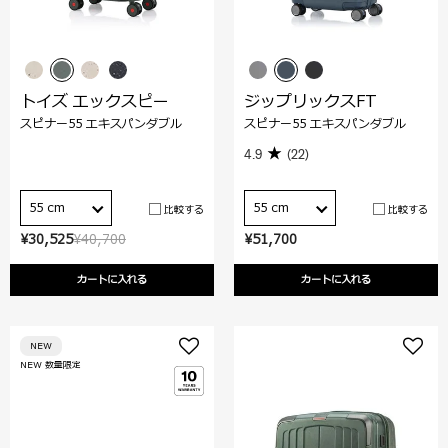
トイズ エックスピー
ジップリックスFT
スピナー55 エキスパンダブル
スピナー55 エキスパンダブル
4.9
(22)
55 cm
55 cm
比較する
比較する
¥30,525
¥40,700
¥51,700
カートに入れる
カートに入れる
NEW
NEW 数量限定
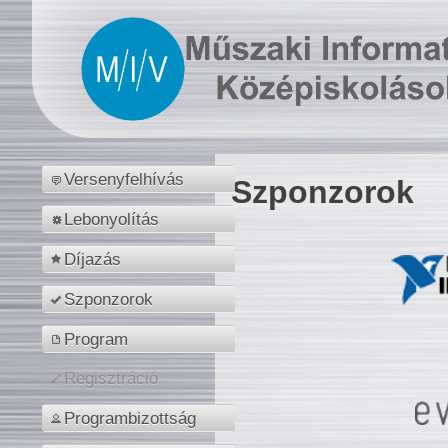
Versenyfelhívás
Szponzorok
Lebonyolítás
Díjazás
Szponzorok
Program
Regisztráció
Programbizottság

» Opdracht
Herhaal de tekstregels van alle bovenstaande items ongewijzigd. Laat de afbeeldingen in uw antwoord weg.

» Antwoord op opdracht
トイズ エックスピー
ジップリックスFT
スピナー55 エキスパンダブル
スピナー55 エキスパンダブル
4.9
(22)
55 cm
55 cm
比較する
比較する
¥30,525
¥40,700
¥51,700
カートに入れる
カートに入れる
NEW
NEW 数量限定
Versenyfelhívás
Szponzorok
Lebonyolítás
Díjazás
Szponzorok
Program
Regisztráció
Programbizottság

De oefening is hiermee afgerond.